Maltrattato e denutrito. Rinchiuso in un garage dove non filtrava mai la luce del sole. Senza vaccinazioni e in mezzo ai propri escrementi. Per colpa di tutto questo a un mese di distanza dalla sua liberazione, era morto un rottweiler maschio di otto mesi. Tenuto prigioniero da una coppia di tunisini ora a processo per maltrattamenti ad animali.
Loro sono Riadh Absi e la madre Adel Stahosvolgyi e abitano ad Abano in via Monte Lozzo. Lì due guardie zoofile avevano scoperto il lager in cui era costretto a vivere il cane.
A raccontare come sono andate le cose è stato ieri, durante l’udienza del processo, una delle due guardie. «Ci hanno chiamati i vicini – ha ricordato in aula -. Ci hanno raccontato che da un mese sentivano latrati e rumori nel garage della casa dei due tunisini. Il garage però era sempre rimasto chiuso. Siamo stati io e la mia collega a suonare il campanello e chiedere che venisse aperto». E quando la serranda si è alzata, la sorpresa.

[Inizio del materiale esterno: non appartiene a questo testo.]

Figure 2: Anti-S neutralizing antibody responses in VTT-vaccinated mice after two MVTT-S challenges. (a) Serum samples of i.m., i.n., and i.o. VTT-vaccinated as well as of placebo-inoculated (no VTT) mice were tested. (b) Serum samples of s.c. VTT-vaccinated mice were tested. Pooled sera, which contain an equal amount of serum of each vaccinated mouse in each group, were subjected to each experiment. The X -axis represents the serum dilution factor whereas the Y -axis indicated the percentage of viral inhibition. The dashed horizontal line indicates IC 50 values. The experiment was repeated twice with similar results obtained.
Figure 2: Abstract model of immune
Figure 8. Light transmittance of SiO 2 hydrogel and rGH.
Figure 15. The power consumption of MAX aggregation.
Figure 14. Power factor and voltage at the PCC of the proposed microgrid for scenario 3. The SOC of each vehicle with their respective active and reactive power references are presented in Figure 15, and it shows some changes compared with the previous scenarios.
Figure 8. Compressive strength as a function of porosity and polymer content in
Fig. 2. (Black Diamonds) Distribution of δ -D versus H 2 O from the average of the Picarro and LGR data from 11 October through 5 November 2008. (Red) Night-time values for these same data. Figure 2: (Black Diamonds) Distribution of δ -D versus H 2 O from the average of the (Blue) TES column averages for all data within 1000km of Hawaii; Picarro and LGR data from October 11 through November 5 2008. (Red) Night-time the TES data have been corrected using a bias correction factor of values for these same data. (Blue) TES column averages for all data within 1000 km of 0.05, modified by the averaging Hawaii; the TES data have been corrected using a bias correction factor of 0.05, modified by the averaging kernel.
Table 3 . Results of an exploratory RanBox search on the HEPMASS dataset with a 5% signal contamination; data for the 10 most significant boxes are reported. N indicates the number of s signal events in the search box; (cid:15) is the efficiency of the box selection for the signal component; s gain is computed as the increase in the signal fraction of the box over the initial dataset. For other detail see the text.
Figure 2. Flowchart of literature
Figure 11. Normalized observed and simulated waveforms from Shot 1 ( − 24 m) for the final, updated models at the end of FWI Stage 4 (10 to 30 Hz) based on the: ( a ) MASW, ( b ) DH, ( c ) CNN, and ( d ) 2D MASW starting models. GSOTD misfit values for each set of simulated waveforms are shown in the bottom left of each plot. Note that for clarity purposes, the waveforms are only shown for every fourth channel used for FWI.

Dentro, in un angolo perché impaurito dalla luce, c’era un rottweiler di otto mesi. Immerso nelle proprie feci. Un odore insopportabile a detta della stessa guardia, che ha ricordato anche come la sua collega stesse svenendo per la situazione. «Abbiamo chiamato i carabinieri e sequestrato il cane – ha aggiunto -. Era debilitato, con sbalzi di comportamento, gli dava fastidio la luce e allora l’abbiamo portato a curarlo. Poi affidato a una famiglia, ma il 18 dicembre è morto a causa delle malattie contratte durante la prigionia». Ma qui s’insinua un dubbio. Perché? «Secondo noi – ha risposto la guardia – si trattano di tecniche d’addestramento per cani poi destinati ai combattimenti illegali». Nel processo è costituita parte civile la Lav con l’avvocato Sergio Vettore.